■ TASK DIRECTIONS: Below are records to be copied exactly; their pictures are to be omitted.

Saved entries:
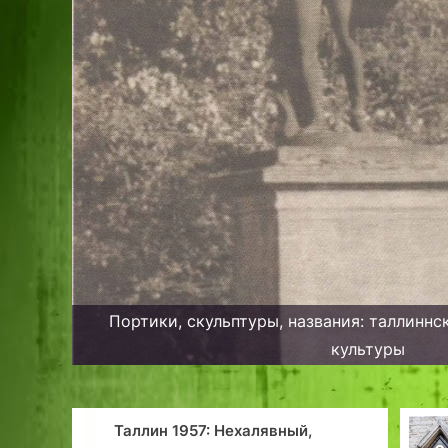
Портики, скульптуры, названия: таллиннс
культуры
 Нехалявный,
Топ-десятка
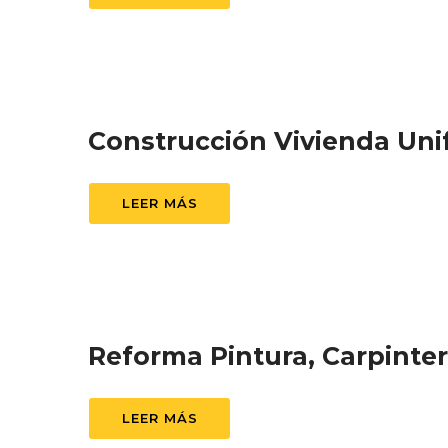
Construcción Vivienda Unif
LEER MÁS
Reforma Pintura, Carpinte
LEER MÁS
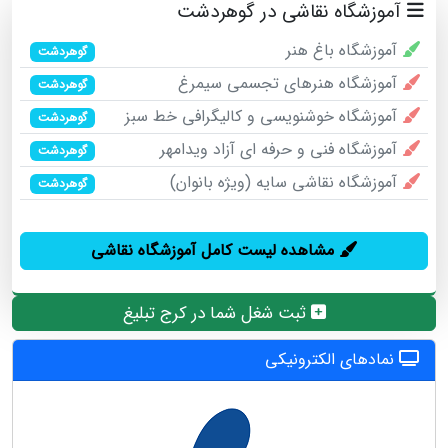
آموزشگاه نقاشی در گوهردشت
آموزشگاه باغ هنر
گوهردشت
آموزشگاه هنرهای تجسمی سیمرغ
گوهردشت
آموزشگاه خوشنویسی و کالیگرافی خط سبز
گوهردشت
آموزشگاه فنی و حرفه ای آزاد ویدامهر
گوهردشت
آموزشگاه نقاشی سایه (ویژه بانوان)
گوهردشت
مشاهده لیست کامل آموزشگاه نقاشی
ثبت شغل شما در کرج تبلیغ
نمادهای الکترونیکی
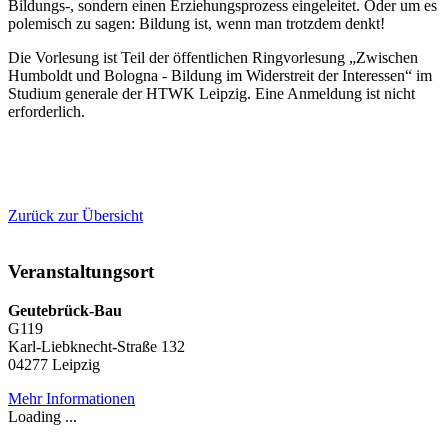
Bildungs-, sondern einen Erziehungsprozess eingeleitet. Oder um es
polemisch zu sagen: Bildung ist, wenn man trotzdem denkt!
Die Vorlesung ist Teil der öffentlichen Ringvorlesung „Zwischen
Humboldt und Bologna - Bildung im Widerstreit der Interessen“ im
Studium generale der HTWK Leipzig. Eine Anmeldung ist nicht
erforderlich.
Zurück zur Übersicht
Veranstaltungsort
Geutebrück-Bau
G119
Karl-Liebknecht-Straße 132
04277 Leipzig
Mehr Informationen
Loading ...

■ RESULT OF THIS EXERCISE:
Портики, скульптуры, названия: таллиннс
культуры
 Нехалявный,
Топ-десятка
Construcción Vivienda Unif
LEER MÁS
Reforma Pintura, Carpinte
LEER MÁS
آموزشگاه نقاشی در گوهردشت
آموزشگاه باغ هنر
گوهردشت
آموزشگاه هنرهای تجسمی سیمرغ
گوهردشت
آموزشگاه خوشنویسی و کالیگرافی خط سبز
گوهردشت
آموزشگاه فنی و حرفه ای آزاد ویدامهر
گوهردشت
آموزشگاه نقاشی سایه (ویژه بانوان)
گوهردشت
مشاهده لیست کامل آموزشگاه نقاشی
ثبت شغل شما در کرج تبلیغ
نمادهای الکترونیکی
Bildungs-, sondern einen Erziehungsprozess eingeleitet. Oder um es
polemisch zu sagen: Bildung ist, wenn man trotzdem denkt!
Die Vorlesung ist Teil der öffentlichen Ringvorlesung „Zwischen
Humboldt und Bologna - Bildung im Widerstreit der Interessen“ im
Studium generale der HTWK Leipzig. Eine Anmeldung ist nicht
erforderlich.
Zurück zur Übersicht
Veranstaltungsort
Geutebrück-Bau
G119
Karl-Liebknecht-Straße 132
04277 Leipzig
Mehr Informationen
Loading ...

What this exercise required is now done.